# Regularization of Vertical-Cavity Surface-Emitting Lasers emission by   periodic non-Hermitian potentials

**Authors:** W. W. Ahmed, R. Herrero, M. Botey, Y. Wu, K. Staliunas

arXiv: 1902.04915 · 2019-10-23

## TL;DR

This paper introduces a new method using periodic non-Hermitian potentials to stabilize and enhance the brightness of broad-area VCSELs by concentrating light into a central, narrow beam through asymmetric mode coupling.

## Contribution

It presents a novel physical mechanism employing non-Hermitian potentials to control and improve the emission stability and brightness of VCSELs, which is a new approach in laser physics.

## Key findings

- Achieves stable, bright, narrow emission beams from broad-area VCSELs.
- Identifies optimal phase differences for inward radial mode coupling.
- Shows unidirectional inward coupling enhances central intensity without requiring perfect PT-symmetry.

## Abstract

We propose a novel physical mechanism based on periodic non-Hermitian potentials to efficiently control the complex spatial dynamics of broad-area lasers, particularly in Vertical-Cavity Surface-Emitting Lasers (VCSELs), achieving a stable emission of maximum brightness.

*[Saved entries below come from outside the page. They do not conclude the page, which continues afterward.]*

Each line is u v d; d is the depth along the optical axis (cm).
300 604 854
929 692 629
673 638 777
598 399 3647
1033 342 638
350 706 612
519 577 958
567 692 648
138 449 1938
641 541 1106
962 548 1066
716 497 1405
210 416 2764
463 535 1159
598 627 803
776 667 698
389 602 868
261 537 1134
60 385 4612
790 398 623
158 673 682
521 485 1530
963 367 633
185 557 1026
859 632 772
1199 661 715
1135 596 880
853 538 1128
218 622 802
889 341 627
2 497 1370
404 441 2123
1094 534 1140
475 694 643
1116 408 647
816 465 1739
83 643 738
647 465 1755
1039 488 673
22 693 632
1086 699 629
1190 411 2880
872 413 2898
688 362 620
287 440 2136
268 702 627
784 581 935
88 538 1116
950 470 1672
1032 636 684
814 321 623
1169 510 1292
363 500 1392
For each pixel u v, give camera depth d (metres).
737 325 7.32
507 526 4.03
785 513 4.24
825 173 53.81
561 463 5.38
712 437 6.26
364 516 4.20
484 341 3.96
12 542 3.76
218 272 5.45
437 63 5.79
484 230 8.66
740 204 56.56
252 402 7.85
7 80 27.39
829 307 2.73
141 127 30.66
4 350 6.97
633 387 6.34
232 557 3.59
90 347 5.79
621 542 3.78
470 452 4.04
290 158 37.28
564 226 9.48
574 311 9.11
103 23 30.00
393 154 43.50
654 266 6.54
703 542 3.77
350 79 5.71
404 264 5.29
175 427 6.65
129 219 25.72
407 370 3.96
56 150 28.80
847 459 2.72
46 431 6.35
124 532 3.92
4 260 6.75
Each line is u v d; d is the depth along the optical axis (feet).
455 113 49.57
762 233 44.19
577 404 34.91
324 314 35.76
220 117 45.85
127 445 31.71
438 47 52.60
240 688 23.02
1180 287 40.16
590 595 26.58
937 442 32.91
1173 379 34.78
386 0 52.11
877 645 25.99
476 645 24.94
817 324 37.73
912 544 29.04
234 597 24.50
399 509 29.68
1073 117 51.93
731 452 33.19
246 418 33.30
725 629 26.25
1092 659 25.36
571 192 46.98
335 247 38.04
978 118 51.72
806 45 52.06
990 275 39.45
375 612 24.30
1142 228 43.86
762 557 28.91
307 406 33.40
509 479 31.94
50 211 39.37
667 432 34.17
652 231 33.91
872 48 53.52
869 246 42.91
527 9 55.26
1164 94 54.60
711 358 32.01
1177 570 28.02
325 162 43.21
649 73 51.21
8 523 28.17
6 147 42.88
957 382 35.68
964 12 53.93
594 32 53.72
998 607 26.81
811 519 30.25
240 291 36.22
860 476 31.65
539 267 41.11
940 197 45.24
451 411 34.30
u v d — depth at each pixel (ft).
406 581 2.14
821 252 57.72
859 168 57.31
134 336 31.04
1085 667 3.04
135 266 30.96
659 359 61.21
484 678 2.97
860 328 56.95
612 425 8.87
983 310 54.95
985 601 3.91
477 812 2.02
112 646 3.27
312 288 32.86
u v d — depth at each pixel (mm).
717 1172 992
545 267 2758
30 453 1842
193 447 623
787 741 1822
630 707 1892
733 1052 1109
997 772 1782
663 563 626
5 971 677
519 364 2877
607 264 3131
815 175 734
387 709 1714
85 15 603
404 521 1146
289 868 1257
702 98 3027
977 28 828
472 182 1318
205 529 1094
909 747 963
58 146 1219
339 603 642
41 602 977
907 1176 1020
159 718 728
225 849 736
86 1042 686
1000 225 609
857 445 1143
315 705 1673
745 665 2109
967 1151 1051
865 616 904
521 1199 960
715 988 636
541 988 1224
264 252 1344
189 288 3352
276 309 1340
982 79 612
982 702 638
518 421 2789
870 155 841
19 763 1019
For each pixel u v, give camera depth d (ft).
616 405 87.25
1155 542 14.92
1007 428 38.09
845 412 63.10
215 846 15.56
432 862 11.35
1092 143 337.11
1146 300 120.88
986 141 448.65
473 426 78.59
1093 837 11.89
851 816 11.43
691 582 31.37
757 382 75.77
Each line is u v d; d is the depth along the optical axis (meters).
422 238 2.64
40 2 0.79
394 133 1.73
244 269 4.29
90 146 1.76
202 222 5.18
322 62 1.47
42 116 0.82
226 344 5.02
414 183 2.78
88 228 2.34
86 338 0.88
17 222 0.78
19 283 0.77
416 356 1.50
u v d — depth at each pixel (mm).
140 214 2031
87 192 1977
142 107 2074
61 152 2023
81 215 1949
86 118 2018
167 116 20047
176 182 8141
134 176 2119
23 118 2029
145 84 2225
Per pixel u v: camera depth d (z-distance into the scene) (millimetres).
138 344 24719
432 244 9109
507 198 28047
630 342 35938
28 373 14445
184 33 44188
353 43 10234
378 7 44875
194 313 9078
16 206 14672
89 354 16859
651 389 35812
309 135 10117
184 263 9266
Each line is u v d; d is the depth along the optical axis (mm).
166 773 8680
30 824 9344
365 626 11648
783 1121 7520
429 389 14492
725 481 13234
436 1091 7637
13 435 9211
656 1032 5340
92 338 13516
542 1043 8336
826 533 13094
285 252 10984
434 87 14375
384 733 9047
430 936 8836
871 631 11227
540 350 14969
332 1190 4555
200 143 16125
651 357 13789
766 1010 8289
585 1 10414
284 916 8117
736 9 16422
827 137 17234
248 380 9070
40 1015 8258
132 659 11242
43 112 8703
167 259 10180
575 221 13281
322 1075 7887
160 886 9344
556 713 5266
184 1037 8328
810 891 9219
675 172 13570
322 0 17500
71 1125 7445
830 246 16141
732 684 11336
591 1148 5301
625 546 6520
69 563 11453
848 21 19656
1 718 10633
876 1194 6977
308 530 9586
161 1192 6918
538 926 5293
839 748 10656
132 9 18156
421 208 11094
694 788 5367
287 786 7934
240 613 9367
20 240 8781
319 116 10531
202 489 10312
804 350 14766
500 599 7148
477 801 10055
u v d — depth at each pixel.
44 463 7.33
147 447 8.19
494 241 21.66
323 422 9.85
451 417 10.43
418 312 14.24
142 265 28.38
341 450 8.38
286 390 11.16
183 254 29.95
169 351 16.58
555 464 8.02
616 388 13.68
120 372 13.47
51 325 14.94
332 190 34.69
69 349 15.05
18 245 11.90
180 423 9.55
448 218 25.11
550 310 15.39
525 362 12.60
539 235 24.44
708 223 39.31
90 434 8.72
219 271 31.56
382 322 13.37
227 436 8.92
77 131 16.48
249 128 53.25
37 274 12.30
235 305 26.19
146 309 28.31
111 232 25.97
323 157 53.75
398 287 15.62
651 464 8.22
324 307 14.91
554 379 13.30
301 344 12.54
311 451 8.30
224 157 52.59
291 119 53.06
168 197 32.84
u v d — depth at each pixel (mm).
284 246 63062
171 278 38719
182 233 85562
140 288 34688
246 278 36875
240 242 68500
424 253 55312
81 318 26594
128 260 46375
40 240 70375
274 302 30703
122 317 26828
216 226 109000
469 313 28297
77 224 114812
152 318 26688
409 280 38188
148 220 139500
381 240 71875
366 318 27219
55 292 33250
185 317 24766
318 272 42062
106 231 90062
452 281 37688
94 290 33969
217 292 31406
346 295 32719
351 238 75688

Radially dephased periodic refractive index and gain-loss modulations accumulate the generated light from the entire active layer and concentrate it around the structure axis to emit narrow, bright beams. The effect is due to asymmetric-inward radial coupling between transverse modes, for particular phase differences of the refractive index and gain-loss modulations. Light is confined into a central beam with large intensity opening the path to design compact, bright and efficient broad-area light sources. We perform a comprehensive analysis to explore the maximum central intensity enhancement and concentration regimes. The study reveals that the optimum schemes are those holding unidirectional inward coupling but not fulfilling a perfect local PT-symmetry.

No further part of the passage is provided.